A loop around brought us to the Joiners' Hall at the top of St Ann Street, described by Pevsner as "one of the most rewarding streets of Salisbury". He describes the Joiners' Hall as "best timber-framed house in Salisbury". It dates from about 1635.



The rest of the street contains a succession of handsome houses of various periods. At the end is St Ann's gate which leads into the Cathedral Close.




The immediate impression of the Close is of its great size, which allows the imposing Cathedral to stand in splendid isolation. It is instantly clear that the main body of the Cathedral possesses a great stylistic unity - and indeed it was all built over a 60 year period in the 13th century. The magnificent spire is clearly different, more elaborately decorated. It comes as no surprise to learn that it was added a hundred years later. At 404 ft, it is the tallest of any English cathedral. Ulm, in Germany, has the distinction of having the tallest spire of any church (530 ft) - and it was also the birthplace of Albert Einstein.

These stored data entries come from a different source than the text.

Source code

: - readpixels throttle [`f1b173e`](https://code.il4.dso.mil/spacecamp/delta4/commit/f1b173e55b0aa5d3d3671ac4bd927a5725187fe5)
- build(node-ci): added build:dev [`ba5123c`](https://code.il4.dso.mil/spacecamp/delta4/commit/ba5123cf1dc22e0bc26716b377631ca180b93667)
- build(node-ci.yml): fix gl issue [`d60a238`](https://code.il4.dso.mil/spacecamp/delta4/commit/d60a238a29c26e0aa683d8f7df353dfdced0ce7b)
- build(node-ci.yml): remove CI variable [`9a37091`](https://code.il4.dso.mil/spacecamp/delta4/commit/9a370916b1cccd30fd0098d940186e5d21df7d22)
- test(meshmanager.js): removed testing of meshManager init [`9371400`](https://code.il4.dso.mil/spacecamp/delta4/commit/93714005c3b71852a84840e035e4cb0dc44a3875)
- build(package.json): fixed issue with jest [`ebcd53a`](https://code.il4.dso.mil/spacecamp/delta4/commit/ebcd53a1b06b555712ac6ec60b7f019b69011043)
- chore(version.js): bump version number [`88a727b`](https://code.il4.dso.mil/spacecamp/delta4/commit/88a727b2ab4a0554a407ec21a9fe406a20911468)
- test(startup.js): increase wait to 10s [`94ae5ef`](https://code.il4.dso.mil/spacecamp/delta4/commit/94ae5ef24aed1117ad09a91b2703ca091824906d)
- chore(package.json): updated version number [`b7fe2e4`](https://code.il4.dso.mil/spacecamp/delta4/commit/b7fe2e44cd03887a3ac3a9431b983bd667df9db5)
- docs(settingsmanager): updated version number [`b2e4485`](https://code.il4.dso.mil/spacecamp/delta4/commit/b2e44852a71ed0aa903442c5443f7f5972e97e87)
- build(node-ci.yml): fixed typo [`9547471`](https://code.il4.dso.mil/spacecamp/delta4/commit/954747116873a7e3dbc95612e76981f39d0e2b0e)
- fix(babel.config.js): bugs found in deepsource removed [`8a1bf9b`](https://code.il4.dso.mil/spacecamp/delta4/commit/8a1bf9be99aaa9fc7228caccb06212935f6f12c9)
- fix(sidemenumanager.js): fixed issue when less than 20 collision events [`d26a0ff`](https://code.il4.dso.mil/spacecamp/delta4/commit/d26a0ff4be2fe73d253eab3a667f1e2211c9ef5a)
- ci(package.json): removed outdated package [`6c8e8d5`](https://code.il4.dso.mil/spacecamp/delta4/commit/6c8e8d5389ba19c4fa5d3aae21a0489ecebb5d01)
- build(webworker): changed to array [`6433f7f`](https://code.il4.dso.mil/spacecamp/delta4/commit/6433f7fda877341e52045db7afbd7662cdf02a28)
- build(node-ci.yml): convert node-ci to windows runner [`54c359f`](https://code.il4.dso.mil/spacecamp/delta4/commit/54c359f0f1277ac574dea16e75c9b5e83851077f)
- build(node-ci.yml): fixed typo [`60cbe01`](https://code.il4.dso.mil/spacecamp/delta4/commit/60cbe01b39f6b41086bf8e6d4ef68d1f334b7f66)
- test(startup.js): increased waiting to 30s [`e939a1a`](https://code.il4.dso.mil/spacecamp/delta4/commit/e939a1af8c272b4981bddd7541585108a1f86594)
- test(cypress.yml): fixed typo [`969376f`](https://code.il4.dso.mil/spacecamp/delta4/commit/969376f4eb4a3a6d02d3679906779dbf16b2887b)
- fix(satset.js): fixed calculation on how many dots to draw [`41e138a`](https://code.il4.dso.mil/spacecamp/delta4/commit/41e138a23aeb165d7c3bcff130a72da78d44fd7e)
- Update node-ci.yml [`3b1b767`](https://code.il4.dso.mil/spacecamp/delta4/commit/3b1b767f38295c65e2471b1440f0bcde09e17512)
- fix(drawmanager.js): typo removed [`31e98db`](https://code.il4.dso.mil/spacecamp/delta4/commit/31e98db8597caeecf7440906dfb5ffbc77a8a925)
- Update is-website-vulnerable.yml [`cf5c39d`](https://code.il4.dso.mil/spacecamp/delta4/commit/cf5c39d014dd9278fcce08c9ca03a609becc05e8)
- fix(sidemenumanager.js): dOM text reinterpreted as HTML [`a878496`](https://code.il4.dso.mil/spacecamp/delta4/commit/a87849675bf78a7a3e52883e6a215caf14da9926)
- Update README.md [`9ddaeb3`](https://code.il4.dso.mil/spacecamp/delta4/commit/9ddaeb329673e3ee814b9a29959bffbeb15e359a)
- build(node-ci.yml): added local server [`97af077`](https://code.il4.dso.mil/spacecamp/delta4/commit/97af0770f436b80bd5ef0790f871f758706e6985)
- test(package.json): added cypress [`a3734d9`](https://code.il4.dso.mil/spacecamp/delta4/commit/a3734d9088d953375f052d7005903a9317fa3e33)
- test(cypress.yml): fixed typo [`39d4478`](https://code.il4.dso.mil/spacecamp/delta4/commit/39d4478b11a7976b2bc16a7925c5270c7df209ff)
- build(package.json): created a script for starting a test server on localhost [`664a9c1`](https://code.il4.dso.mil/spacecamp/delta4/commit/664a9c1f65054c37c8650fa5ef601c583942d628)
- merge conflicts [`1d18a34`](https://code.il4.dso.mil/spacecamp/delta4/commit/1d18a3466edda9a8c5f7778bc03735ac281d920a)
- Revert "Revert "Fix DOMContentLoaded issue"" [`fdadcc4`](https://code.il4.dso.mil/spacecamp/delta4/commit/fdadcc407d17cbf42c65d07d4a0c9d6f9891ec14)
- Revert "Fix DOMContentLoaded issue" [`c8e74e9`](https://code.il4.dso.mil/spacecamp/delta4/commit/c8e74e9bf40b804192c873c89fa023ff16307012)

The uniformity of design is even clearer inside. The long nave with its high lancet windows and thin columns of Purbeck marble is a beautiful composition.



Outside there is a massive cloister, which Pevsner says was built as an after-thought. The lack of any surrounding buildings gives it an unusual character. The two Lebanon cedars are a wonderful centrepiece.



We then wandered round the close, admiring its mainly Georgian buildings. We left the Close by way of the North Gate, with the Matron's College - an almshouse for the widows of clergymen - on the right. It was established in 1682 and the building, says Pevsner, was quite possibly designed or approved by Wren.




North Gate leads to the High Street and from here we walked out, along a pleasant causeway across the water meadows, to the Old Mill at Harnham where we had lunch. This excursion enabled us to enjoy the view of the cathedral enjoyed by Constable.

On our return we enjoyed the Clock Tower of 1892, curiously derided by Pevsner as "a depressing Gothic erection in a position without distinction".


Conditions: cold.

Distance: about 3.5 miles.

Rating: four and a half stars. A wonderfully unspoiled city where nothing has been allowed to be built which would compete with the Cathedral. It would repay another visit.